# DATA PROVIDED
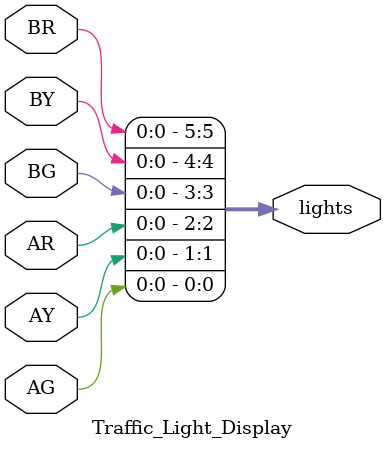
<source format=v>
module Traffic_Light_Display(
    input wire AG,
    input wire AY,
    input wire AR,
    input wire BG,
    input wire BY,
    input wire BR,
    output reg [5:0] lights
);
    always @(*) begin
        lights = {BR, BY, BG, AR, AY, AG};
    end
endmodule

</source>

# WHAT TO WORK ON
Only the pictures are to be excluded; all other parts of the records above are to be given exactly.

# EXERCISE OUTPUT
<source format=v>
module Traffic_Light_Display(
    input wire AG,
    input wire AY,
    input wire AR,
    input wire BG,
    input wire BY,
    input wire BR,
    output reg [5:0] lights
);
    always @(*) begin
        lights = {BR, BY, BG, AR, AY, AG};
    end
endmodule

</source>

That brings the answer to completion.